Hadoop limits the amount of communication which can be performed by the processes, as each individual record is processed by a task in isolation from one another. While this sounds like a major limitation at first, it makes the whole framework much more reliable. Hadoop will not run just any program and distribute it across a cluster. Programs must be written to conform to a particular programming model, named "MapReduce."
In MapReduce, records are processed in isolation by tasks called Mappers. The output from the Mappers is then brought together into a second set of tasks called Reducers, where results from different mappers can be merged together.
Figure 1.2: Mapping and reducing tasks run on nodes where individual records of data are already present.
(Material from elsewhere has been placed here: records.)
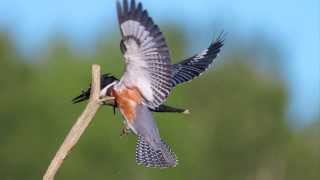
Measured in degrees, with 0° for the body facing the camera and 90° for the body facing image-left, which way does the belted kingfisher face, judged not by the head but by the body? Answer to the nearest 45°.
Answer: approximately 90°
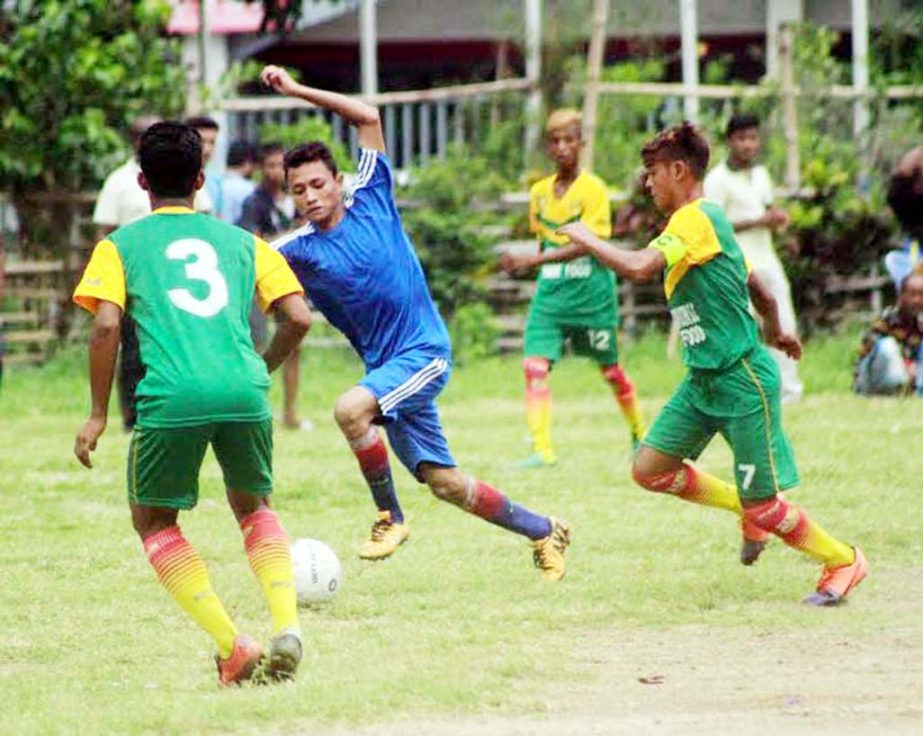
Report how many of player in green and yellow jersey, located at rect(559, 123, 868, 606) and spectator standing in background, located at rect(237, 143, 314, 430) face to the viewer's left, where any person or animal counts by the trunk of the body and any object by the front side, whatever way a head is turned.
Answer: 1

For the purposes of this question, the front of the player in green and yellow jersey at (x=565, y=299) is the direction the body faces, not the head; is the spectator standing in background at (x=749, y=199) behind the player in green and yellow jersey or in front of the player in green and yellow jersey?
behind

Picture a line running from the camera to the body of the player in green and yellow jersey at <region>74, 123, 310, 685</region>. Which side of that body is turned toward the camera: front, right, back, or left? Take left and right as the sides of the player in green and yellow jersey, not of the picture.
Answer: back

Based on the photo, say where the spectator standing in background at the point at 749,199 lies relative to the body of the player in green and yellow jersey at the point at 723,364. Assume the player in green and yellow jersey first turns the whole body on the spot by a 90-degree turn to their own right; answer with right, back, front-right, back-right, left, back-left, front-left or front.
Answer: front

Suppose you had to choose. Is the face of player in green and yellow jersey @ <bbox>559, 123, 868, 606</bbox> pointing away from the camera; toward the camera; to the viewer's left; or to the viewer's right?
to the viewer's left

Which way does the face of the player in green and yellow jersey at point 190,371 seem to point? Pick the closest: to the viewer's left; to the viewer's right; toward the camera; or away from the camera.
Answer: away from the camera

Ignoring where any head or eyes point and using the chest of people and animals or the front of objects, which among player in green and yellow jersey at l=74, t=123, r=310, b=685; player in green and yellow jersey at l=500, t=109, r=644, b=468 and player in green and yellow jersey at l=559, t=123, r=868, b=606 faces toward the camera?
player in green and yellow jersey at l=500, t=109, r=644, b=468

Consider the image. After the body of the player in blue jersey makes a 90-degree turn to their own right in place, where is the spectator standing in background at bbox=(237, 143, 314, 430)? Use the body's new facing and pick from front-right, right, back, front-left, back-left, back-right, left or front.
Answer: front-right

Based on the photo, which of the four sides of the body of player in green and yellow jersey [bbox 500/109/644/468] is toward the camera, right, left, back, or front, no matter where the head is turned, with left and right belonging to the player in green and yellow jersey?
front

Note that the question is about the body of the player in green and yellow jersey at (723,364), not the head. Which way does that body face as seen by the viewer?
to the viewer's left

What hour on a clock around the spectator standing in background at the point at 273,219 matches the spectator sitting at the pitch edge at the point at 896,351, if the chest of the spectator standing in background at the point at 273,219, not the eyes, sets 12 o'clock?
the spectator sitting at the pitch edge at the point at 896,351 is roughly at 10 o'clock from the spectator standing in background at the point at 273,219.

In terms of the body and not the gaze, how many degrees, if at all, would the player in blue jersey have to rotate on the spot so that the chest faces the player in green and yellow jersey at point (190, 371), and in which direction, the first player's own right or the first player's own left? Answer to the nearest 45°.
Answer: approximately 45° to the first player's own left

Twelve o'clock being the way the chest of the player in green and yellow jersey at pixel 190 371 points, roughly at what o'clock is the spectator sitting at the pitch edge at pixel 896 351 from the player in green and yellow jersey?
The spectator sitting at the pitch edge is roughly at 1 o'clock from the player in green and yellow jersey.

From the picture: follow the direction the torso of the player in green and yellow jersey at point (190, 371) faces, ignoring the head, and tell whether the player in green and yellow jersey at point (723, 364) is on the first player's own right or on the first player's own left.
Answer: on the first player's own right
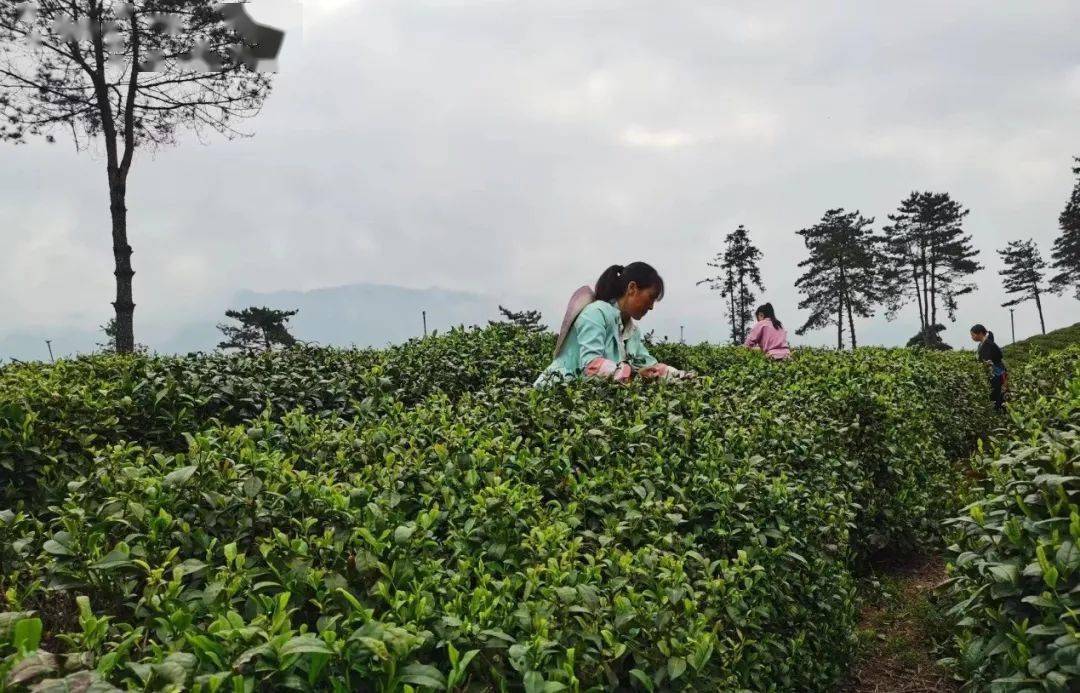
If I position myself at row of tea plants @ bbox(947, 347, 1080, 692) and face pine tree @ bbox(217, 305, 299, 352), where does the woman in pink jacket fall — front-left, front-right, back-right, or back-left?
front-right

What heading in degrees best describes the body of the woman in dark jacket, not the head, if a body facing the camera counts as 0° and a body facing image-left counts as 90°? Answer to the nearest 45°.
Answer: approximately 90°

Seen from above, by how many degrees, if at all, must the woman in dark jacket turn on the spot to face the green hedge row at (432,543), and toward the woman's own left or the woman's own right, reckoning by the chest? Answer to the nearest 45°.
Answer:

Separate nodes in a Hadoop cluster still communicate with one another. However, in contrast to more conventional distributed systems where application developers explicitly marshal byte streams from node to node over sockets or through MPI buffers, communication in Hadoop is performed implicitly. Pieces of data can be tagged with key names which inform Hadoop how to send related bits of information to a common destination node. Hadoop internally manages all of the data transfer and cluster topology issues.
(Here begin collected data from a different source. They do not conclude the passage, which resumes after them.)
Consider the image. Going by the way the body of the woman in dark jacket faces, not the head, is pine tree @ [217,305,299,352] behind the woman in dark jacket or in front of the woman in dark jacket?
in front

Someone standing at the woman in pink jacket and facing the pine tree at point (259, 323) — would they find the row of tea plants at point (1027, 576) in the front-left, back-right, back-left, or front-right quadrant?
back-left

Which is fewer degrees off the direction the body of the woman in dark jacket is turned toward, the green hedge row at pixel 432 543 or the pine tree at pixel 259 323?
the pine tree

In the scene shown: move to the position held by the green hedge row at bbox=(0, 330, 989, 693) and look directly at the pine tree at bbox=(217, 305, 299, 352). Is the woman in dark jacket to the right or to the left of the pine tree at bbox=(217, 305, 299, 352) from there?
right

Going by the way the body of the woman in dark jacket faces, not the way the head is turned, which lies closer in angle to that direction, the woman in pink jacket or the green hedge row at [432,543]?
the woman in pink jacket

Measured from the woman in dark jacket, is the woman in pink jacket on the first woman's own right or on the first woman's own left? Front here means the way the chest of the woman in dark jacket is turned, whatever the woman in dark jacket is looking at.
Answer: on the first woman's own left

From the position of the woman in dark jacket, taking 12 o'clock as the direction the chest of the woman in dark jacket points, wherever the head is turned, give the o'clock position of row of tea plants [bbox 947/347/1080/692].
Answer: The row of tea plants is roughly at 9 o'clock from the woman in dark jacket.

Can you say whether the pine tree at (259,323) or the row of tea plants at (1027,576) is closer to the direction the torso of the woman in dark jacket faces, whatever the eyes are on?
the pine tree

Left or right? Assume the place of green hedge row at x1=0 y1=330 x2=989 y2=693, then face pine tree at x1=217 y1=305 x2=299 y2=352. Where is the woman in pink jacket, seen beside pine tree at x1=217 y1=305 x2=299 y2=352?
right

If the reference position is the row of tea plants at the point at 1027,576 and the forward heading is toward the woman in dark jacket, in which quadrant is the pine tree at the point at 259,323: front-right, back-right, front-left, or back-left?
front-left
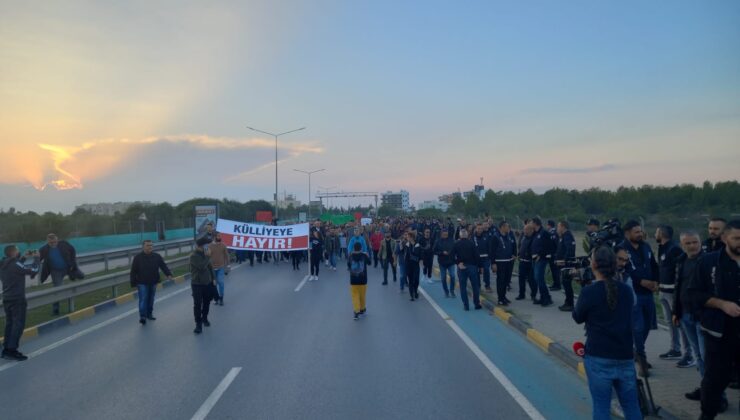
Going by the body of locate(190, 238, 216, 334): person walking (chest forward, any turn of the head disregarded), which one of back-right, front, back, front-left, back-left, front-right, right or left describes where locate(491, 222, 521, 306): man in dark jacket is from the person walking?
left

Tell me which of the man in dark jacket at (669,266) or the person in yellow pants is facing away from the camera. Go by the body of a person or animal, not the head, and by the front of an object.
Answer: the person in yellow pants

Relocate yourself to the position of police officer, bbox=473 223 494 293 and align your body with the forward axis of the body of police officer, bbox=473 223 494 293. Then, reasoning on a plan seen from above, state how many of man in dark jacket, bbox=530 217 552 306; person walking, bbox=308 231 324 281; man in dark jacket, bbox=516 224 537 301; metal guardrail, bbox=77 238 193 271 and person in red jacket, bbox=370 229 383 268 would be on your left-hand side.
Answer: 2

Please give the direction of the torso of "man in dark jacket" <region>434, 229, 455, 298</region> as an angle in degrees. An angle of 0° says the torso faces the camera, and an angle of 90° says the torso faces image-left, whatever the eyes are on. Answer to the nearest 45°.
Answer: approximately 0°

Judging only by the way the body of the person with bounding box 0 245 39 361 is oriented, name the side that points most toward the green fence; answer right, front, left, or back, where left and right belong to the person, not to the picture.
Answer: left

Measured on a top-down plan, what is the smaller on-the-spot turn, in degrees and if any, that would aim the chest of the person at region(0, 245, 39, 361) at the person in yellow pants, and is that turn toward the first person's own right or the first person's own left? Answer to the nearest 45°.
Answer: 0° — they already face them

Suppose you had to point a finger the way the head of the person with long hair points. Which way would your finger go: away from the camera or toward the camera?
away from the camera

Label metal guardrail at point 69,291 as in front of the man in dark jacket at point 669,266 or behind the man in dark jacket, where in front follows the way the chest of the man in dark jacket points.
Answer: in front

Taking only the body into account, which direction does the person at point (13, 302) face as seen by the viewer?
to the viewer's right

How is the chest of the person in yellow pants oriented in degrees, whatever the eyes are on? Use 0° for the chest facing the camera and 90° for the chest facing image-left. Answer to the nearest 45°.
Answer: approximately 180°

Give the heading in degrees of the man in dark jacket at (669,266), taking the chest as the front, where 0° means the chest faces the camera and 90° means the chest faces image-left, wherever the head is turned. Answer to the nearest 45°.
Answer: approximately 90°
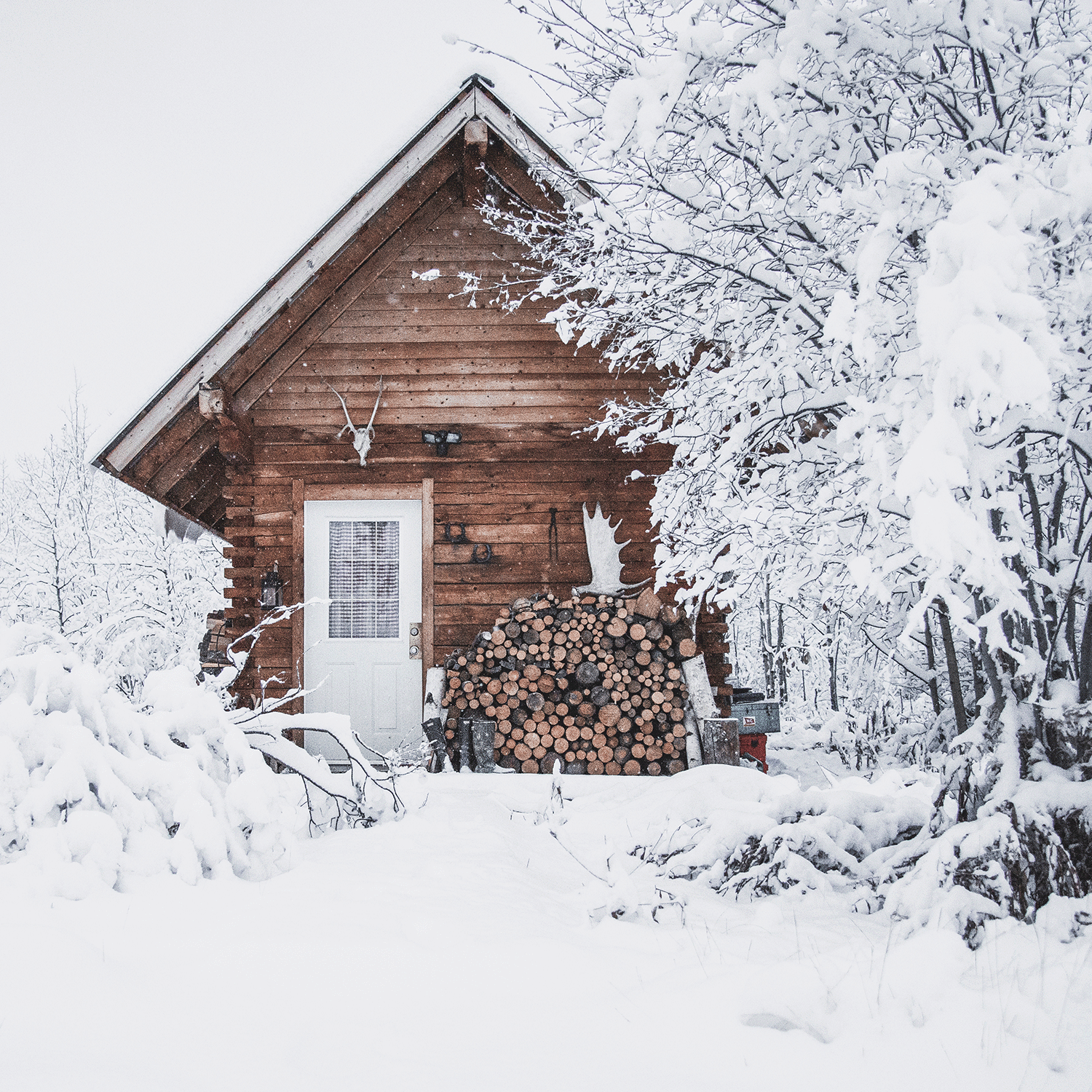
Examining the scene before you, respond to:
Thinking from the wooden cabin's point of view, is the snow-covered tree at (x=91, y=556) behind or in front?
behind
By restricting the communication between nodes, Hadoop makes the distributed system much more reliable. Individual node failures can be worked around by restarting tasks on other machines. Since user-level tasks do not communicate explicitly with one another, no messages need to be exchanged by user programs, nor do nodes need to roll back to pre-arranged checkpoints to partially restart the computation. The other workers continue to operate as though nothing went wrong, leaving the challenging aspects of partially restarting the program to the underlying Hadoop layer.
One of the major benefits of using Hadoop in contrast to other distributed systems is its flat scalability curve. Executing Hadoop on a limited amount of data on a small number of nodes may not demonstrate particularly stellar performance as the overhead involved in starting Hadoop programs is relatively high. Other parallel/distributed programming paradigms such as MPI (Message Passing Interface) may perform much better on two, four, or perhaps a dozen machines. Though the effort of coordinating work among a small number of machines may be better-performed by such systems, the price paid in performance and engineering effort (when adding more hardware as a result of increasing data volumes) increases non-linearly.
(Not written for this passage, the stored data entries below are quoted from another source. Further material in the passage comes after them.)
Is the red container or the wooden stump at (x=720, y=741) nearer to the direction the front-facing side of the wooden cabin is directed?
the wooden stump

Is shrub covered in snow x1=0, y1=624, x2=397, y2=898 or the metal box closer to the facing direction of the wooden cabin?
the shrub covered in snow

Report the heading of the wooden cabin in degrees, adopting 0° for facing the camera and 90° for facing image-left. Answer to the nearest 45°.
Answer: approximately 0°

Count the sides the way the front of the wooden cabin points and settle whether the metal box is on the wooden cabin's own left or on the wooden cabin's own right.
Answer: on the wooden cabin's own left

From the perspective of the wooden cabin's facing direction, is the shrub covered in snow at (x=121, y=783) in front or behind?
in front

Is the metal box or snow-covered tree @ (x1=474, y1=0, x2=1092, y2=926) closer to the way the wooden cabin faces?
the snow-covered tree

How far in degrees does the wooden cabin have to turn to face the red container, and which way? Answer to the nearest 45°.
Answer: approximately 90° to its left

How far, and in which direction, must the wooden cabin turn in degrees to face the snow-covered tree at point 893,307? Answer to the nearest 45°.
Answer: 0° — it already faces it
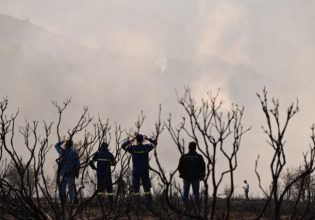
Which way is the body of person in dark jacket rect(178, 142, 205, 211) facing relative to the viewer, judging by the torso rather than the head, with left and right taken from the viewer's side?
facing away from the viewer

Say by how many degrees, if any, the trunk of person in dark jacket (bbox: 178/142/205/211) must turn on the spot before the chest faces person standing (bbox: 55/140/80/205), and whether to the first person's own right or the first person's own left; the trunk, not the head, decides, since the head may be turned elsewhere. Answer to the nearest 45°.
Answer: approximately 135° to the first person's own left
A program written in distributed frameworks other than Hadoop may require large amounts of refactoring when scaling from ten to one hundred or one thousand machines. This may involve having the program be rewritten several times; fundamental elements of its design may also put an upper bound on the scale to which the application can grow.
Hadoop, however, is specifically designed to have a very flat scalability curve. After a Hadoop program is written and functioning on ten nodes, very little--if any--work is required for that same program to run on a much larger amount of hardware. Orders of magnitude of growth can be managed with little re-work required for your applications. The underlying Hadoop platform will manage the data and hardware resources and provide dependable performance growth proportionate to the number of machines available.
This module of the tutorial has highlighted the major benefits of using a system such as Hadoop. The rest of the tutorial is designed to show you how to effectively use it.